West Virginians serving overseas will be the first in the country to cast federal election ballots using a smartphone app, a move designed to make voting in November’s election easier for troops living abroad. But election integrity and computer security experts expressed alarm at the prospect of voting by phone, and one went so far as to call it “a horrific idea.”
The state’s decision to pioneer mobile voting comes even as the United States grapples with Russian interference in its elections. A recent federal indictment outlined Russia’s attempts to hack US voting infrastructure during the 2016 presidential race, and US intelligence agencies have warned of Russian attempts to interfere with the upcoming midterm election. Still, West Virginia Secretary of State Mac Warner and Voatz, the Boston company that developed the app, insist it is secure. Anyone using it must first register by taking a photo of their government-issued identification and a selfie-style video of their face, then upload them via the app. Voatz says its facial recognition software will ensure the photo and video show the same person. Once approved, voters can cast their ballot using the Voatz app. Not everyone shares his enthusiasm.
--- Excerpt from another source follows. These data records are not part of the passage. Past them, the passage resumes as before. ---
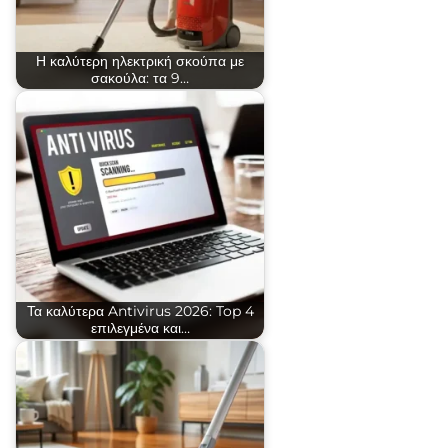
Η καλύτερη ηλεκτρική σκούπα με
σακούλα: τα 9…
Τα καλύτερα Antivirus 2026: Top 4
επιλεγμένα και…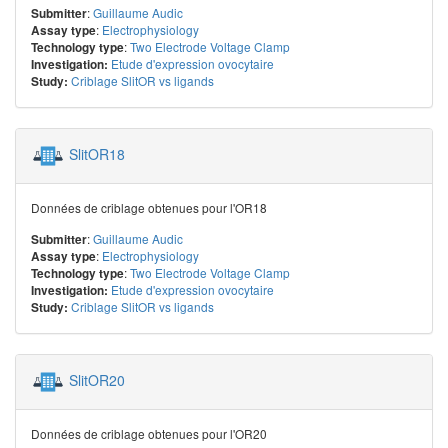
:
Guillaume Audic
Submitter
:
Electrophysiology
Assay type
:
Two Electrode Voltage Clamp
Technology type
Etude d'expression ovocytaire
Investigation:
Criblage SlitOR vs ligands
Study:
SlitOR18
Données de criblage obtenues pour l'OR18
:
Guillaume Audic
Submitter
:
Electrophysiology
Assay type
:
Two Electrode Voltage Clamp
Technology type
Etude d'expression ovocytaire
Investigation:
Criblage SlitOR vs ligands
Study:
SlitOR20
Données de criblage obtenues pour l'OR20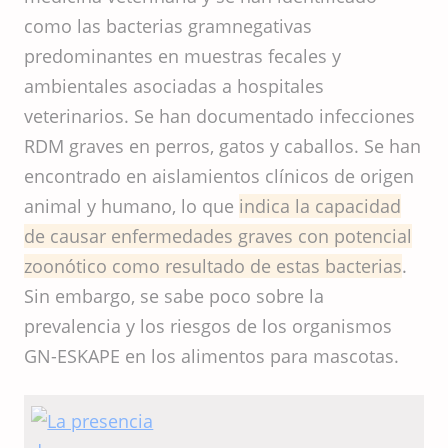
como las bacterias gramnegativas
predominantes en muestras fecales y
ambientales asociadas a hospitales
veterinarios. Se han documentado infecciones
RDM graves en perros, gatos y caballos. Se han
encontrado en aislamientos clínicos de origen
animal y humano, lo que
indica la capacidad
de causar enfermedades graves con potencial
zoonótico como resultado de estas bacterias
.
Sin embargo, se sabe poco sobre la
prevalencia y los riesgos de los organismos
GN-ESKAPE en los alimentos para mascotas.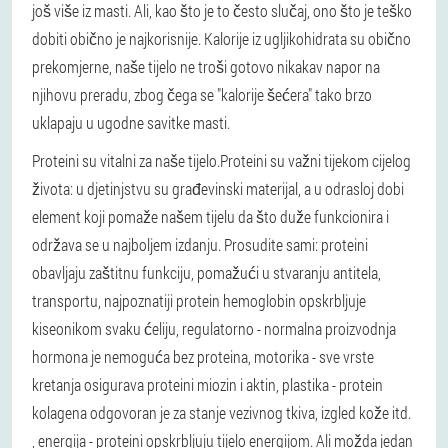
još više iz masti. Ali, kao što je to često slučaj, ono što je teško
dobiti obično je najkorisnije. Kalorije iz ugljikohidrata su obično
prekomjerne, naše tijelo ne troši gotovo nikakav napor na
njihovu preradu, zbog čega se "kalorije šećera" tako brzo
uklapaju u ugodne savitke masti.
Proteini su vitalni za naše tijelo.
Proteini su važni tijekom cijelog
života: u djetinjstvu su građevinski materijal, a u odrasloj dobi
element koji pomaže našem tijelu da što duže funkcionira i
održava se u najboljem izdanju. Prosudite sami: proteini
obavljaju zaštitnu funkciju, pomažući u stvaranju antitela,
transportu, najpoznatiji protein hemoglobin opskrbljuje
kiseonikom svaku ćeliju, regulatorno - normalna proizvodnja
hormona je nemoguća bez proteina, motorika - sve vrste
kretanja osigurava proteini miozin i aktin, plastika - protein
kolagena odgovoran je za stanje vezivnog tkiva, izgled kože itd.
, energija - proteini opskrbljuju tijelo energijom. Ali možda jedan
“Mobile voting is a horrific idea,” Joseph Lorenzo Hall, the chief technologist at the Center for Democracy and Technology, told CNN in an email. “It’s internet voting on people’s horribly secured devices, over our horrible networks, to servers that are very difficult to secure without a physical paper record of the vote.”
Marian K. Schneider, president of the election integrity watchdog group Verified Voting, was even more blunt. Asked if she thought mobile voting is a good idea, she said, “The short answer is no.”
Even if the Voatz app is secure — something Schneider said she could not confirm because her organization has not vetted it — the “attack area is much broader” under mobile voting, meaning it creates far more opportunities for hacking and meddling. She also worries about the lack of a paper trail for electronic votes. “Undetectable changes that could occur in transit,” she said.